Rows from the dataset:
---------------
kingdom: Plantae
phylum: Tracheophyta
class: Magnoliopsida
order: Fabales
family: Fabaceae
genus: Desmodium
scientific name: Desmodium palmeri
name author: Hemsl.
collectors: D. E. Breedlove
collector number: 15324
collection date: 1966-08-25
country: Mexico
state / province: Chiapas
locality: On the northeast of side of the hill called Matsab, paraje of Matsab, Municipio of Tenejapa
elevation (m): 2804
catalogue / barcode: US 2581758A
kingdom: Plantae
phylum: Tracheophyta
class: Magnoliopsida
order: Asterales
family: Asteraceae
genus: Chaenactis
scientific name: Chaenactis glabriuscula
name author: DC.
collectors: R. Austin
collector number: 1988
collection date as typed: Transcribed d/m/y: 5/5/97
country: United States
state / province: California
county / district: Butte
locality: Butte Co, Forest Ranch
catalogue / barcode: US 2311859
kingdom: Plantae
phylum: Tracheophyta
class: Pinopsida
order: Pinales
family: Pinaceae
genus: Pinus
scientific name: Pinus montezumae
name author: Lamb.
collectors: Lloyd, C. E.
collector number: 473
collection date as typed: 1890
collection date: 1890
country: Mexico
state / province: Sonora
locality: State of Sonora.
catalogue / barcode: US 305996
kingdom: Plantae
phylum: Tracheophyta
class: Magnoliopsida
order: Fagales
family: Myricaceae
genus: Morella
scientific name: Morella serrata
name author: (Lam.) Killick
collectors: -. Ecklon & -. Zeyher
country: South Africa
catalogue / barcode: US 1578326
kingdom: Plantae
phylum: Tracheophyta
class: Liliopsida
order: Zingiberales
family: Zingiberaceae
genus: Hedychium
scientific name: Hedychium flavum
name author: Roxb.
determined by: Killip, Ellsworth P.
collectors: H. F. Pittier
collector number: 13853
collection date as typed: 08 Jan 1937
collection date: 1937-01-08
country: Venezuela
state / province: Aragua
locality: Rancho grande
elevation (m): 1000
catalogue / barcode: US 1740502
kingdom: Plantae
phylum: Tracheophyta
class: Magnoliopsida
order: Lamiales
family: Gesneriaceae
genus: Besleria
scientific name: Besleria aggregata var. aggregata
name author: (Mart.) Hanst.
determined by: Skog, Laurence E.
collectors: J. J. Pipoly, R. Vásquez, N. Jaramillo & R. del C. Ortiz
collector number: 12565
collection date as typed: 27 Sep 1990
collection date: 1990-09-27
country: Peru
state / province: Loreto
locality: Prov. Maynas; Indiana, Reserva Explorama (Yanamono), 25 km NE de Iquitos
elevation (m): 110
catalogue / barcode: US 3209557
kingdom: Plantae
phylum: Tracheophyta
---------------
Work to complete: Can you write out the entries word for word, starting with the line that contains "locality: Prov. Maynas;" and continuing to the last line, including both of those lines?

Task response:
locality: Prov. Maynas; Indiana, Reserva Explorama (Yanamono), 25 km NE de Iquitos
elevation (m): 110
catalogue / barcode: US 3209557
kingdom: Plantae
phylum: Tracheophyta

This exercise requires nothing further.